Mains AC powered EmonTX

hi - has there been any discussion on powering the emontx directly from the mains?

a voltage divider (2.2M/10k perhaps) to measure the AC line voltage and then something like a hi-link cube to bring the voltage down to 3.3v dc for the logic circuitry. or a rectifer + SR086 even. fused of course.

No, nor will there be any discussion. What you are suggesting could be lethal under certain fault conditions.
You MUST galvanically isolate the emonTX from the mains.

why must there be galvanic isolation?

any mains powered device can be lethal. the typical child’s led nightlight is just an RC dropper housed in plastic.

user protection can be achieved by removing the barrel jack and USB connections and dip switches etc and housing the kit in normal double insulated plastic. the CTs would be wired likewise.

seems odd to squash a discussion like that. The intent is to understand whether there would be any measurement impact from using this type of methodology.

Have you considered what will happen should the neutral connection fall off outside your house? Everything, including a computer connected to your emonTx for programming or just displaying the data, will become live to 230 V.
You’ve obviously not spent enough time in electrical engineering to recognise all the dangers.

So the use case you are asking me to consider is where for some unknown reason the incoming “neutral” connection is disconnected from the main distribution board and there is no continuity across any device within the house. And then someone happens to open up a double walled plastic box in order to create a short circuit via the body to ground.

Well, no. I hadn’t specifically considered that scenario.

What is the difference then between that particular device-scenario and any other device in the building? The killawatt I have plugged in at present would be equally compromised. As would every switch mode power supply and literally every other device that I might choose randomly to dip my hand into whilst there was a power cut from a disconnected return path.

The device would be fused in line so that is some protection. At the distribution board there are residual current devices which would trigger in a few ms with there being no return current along the “neutral” and if there were any metal involved the elcb would detect the leakage and trip.
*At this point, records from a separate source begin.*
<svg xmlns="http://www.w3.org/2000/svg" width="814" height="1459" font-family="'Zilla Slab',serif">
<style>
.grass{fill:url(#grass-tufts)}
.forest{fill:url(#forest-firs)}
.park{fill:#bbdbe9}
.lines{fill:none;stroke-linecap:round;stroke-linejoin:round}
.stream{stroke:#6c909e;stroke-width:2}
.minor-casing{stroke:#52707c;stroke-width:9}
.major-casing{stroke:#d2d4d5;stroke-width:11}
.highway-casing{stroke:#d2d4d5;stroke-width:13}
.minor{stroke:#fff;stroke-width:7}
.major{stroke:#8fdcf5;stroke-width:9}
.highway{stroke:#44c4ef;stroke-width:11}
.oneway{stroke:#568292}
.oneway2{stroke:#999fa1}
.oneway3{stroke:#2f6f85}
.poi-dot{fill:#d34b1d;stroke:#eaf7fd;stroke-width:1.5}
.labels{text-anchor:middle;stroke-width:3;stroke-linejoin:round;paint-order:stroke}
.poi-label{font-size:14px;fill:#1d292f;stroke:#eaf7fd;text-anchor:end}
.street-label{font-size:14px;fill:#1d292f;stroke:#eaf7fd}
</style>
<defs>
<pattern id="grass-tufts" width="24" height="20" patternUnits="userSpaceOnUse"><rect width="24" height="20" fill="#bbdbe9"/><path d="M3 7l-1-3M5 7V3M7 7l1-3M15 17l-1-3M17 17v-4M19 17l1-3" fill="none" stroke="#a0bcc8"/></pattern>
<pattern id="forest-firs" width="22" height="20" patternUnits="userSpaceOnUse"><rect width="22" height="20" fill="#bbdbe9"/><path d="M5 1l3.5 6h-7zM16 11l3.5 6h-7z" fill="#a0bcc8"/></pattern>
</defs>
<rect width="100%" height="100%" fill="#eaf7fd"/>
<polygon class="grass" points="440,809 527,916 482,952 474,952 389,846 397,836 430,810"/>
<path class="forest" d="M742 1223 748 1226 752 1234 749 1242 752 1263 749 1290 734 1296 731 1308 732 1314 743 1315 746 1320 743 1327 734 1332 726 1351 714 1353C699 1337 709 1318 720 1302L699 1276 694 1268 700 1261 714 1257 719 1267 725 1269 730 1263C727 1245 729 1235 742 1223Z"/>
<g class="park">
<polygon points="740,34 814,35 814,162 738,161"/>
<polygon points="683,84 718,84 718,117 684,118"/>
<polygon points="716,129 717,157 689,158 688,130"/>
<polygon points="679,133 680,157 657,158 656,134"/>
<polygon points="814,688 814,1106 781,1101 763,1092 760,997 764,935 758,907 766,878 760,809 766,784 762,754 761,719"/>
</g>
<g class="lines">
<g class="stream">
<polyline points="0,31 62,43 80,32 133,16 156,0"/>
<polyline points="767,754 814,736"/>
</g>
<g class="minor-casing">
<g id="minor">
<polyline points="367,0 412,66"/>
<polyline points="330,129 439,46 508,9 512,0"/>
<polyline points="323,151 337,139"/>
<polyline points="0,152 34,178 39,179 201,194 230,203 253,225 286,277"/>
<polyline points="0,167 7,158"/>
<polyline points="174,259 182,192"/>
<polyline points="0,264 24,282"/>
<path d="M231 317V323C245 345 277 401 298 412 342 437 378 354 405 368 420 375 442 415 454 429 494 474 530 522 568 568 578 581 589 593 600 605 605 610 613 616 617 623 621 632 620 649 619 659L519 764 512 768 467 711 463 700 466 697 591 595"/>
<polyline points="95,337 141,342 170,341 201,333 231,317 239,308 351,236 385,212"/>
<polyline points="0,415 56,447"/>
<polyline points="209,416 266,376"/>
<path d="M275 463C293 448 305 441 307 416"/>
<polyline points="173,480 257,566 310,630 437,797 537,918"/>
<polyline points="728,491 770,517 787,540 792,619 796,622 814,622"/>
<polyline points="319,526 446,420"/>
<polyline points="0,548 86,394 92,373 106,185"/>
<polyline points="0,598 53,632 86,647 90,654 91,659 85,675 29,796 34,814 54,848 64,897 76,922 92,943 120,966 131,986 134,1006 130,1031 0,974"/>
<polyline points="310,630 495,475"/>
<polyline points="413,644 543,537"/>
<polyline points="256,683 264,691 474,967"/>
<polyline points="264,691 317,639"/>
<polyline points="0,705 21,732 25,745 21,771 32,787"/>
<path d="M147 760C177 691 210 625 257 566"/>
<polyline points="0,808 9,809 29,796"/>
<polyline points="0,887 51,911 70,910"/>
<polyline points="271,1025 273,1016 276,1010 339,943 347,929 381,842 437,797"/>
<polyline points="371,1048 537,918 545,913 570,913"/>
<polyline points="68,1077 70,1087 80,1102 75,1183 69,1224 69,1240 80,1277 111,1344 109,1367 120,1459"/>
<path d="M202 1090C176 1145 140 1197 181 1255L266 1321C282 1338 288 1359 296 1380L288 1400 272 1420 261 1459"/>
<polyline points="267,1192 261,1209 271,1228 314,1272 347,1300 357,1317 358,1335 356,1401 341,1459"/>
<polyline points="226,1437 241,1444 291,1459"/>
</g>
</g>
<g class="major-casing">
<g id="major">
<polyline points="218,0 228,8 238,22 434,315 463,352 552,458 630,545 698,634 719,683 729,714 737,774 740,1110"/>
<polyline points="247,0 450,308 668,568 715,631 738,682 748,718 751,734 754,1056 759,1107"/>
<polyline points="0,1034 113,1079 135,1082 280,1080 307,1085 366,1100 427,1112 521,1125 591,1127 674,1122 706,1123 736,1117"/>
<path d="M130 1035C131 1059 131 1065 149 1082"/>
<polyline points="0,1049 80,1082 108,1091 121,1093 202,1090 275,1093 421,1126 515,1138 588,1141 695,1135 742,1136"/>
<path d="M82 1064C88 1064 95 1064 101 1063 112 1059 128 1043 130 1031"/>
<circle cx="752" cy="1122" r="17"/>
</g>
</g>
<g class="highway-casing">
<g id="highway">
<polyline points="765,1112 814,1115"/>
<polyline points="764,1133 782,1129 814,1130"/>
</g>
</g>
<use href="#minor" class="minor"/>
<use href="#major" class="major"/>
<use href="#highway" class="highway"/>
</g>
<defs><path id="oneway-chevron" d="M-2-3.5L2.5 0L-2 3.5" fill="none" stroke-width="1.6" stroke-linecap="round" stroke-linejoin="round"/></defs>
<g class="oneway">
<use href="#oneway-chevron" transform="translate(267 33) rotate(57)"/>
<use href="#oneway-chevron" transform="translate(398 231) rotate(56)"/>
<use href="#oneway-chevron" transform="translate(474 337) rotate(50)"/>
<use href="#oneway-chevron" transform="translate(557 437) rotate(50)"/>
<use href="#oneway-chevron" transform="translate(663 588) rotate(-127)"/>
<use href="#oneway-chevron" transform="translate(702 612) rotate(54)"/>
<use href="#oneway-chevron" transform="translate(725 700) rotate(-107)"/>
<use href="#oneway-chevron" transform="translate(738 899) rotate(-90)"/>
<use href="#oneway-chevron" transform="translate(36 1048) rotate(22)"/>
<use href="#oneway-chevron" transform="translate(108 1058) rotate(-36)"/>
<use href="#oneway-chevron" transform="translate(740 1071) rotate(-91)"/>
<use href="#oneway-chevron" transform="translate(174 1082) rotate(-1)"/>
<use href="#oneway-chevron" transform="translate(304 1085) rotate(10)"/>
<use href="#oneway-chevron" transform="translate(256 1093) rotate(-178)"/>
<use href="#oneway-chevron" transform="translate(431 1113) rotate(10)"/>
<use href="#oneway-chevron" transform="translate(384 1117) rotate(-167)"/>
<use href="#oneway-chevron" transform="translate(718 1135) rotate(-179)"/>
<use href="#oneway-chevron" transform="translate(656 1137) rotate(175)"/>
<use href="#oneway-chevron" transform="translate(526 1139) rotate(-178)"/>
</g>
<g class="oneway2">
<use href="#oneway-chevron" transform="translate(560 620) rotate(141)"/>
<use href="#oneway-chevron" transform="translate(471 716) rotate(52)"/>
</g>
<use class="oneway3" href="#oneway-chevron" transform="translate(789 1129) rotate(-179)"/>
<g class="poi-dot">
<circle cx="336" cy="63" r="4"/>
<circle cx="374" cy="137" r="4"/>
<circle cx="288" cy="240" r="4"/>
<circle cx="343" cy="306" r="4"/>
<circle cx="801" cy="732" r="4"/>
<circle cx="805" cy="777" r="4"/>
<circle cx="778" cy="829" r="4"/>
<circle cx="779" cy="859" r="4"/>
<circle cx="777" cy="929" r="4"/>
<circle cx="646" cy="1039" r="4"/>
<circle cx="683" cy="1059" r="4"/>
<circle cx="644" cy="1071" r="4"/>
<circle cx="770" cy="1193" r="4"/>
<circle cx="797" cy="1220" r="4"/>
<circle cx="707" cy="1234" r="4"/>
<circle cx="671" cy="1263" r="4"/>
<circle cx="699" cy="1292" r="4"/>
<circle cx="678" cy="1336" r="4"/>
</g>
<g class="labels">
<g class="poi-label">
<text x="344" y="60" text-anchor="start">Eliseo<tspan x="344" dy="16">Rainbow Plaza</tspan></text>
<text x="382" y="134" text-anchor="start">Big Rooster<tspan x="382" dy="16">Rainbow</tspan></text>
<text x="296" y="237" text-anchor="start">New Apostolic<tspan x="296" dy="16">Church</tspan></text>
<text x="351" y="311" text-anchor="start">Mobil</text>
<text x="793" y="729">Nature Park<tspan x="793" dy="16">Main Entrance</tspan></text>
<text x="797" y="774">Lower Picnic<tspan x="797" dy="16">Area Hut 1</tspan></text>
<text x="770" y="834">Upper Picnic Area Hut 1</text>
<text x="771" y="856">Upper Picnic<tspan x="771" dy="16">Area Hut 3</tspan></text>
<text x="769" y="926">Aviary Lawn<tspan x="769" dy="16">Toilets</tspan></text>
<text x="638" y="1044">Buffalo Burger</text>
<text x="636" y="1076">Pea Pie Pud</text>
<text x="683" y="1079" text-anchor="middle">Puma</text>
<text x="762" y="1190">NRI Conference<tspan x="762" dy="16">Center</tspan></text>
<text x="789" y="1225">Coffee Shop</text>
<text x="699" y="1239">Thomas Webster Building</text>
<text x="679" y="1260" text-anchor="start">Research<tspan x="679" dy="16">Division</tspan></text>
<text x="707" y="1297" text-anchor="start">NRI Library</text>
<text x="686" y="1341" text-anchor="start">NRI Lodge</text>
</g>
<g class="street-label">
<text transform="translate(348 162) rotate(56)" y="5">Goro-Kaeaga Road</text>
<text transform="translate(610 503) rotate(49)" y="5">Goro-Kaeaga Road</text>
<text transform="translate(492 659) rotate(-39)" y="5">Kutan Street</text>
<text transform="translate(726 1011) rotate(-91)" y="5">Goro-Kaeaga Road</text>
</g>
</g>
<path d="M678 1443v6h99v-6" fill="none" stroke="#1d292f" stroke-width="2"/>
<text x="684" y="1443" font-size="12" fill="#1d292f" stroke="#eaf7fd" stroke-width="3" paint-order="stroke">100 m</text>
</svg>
None is perfect from a safety perspective but seems to represent the same risk as extant irrespective of the device connected to the mains.

Perhaps it might be a better idea to stop with the straight doomsaying and instead help with the enquiry whilst providing cogent rationale why you consider such a solution an insecure design against all other commercial domestic devices. The knee jerk “mains can be dangerous” is unhelpful. We know that but by all means include whatever warning your conscience thinks is necessary on each response. I’m interested instead in whether people have considered/tried this and if so whether the measurements are sensible.

So far I’ve lived my rather long life on the basis that it is better to help others reach their own conclusions whilst giving rational and argued guidance rather than forcing my view upon them without explanation and/or denigrating them without cause.

OEM has to be reasonably certain that the emonTx will be safe no matter where in the world it happens to be installed. By not having a direct galvanic connection to the mains electricity supply, there is reasonable assurance that will be the case.

The scenario you had not considered was setting up, calibrating and testing. And when you stop to think about it, the fault I envisage requires continuity through one or more appliances, which I consider quite likely. If there is no current path between line and neutral downstream of the fault, the neutral will be isolated and then there is indeed no danger. The possibility of that seems to be vanishingly remote.

Then of course there’s the non-trivial matter of CE certification which is required should you put the device you envisage on sale.

Did I say that I was planning to sell the design as an OEM? Apologies if so. My plan is to use it to track down why my electricity bills in my house are c 1000eur per month and to supply remote monitoring.

testing of the CTs can be achieved without being connected to the mains, via an onboard serial connection. Calibration can be achieved by examining the values whilst attaching the sensor to a resistive load such as an immersion heater. I don’t think that the mains voltage reading would need calibration as there is no inaccuracy caused by measuring after an isolating transformer. All that would be needed was an accurate reading of the resistances in the voltage divider. But of course real time checking is possible with a remote rfm* as a receiver whilst a multimeter is in a socket.

But I take the point that if the worst were to happen whilst someone were connected physically to the inside of the circuit there is a potential for danger. Although the RCD should still provide some protection. As would a glass fuse.

Back to the question, please. Has anyone got experience of this and if so do devices like the hi-link cause measurement aberrances through the high frequency switching? And if so are those aberrances material against the inherent lack of precision of the 328p ADC?

(Incidentally moving to an esp32s seems to be a good trade up on the ADC once espressif finally sorts out the lack of linearity).

Only minutes ago, I pointed another user towards this in relation to power supplies:
Noise in Arduino based builds. | Archived Forum “Noise in Arduino based builds”.
It’s specifically not the emonTx, but many points there are worth considering.

Not quite true - there’s the ADC reference voltage to consider too.

I don’t think that would realistically give adequate personal protection - not even a 10 mA one, which is the smallest I could find. (“Opening time: 4 hours minimum at 100% current, 5 s maximum at 200%” is the only available data!)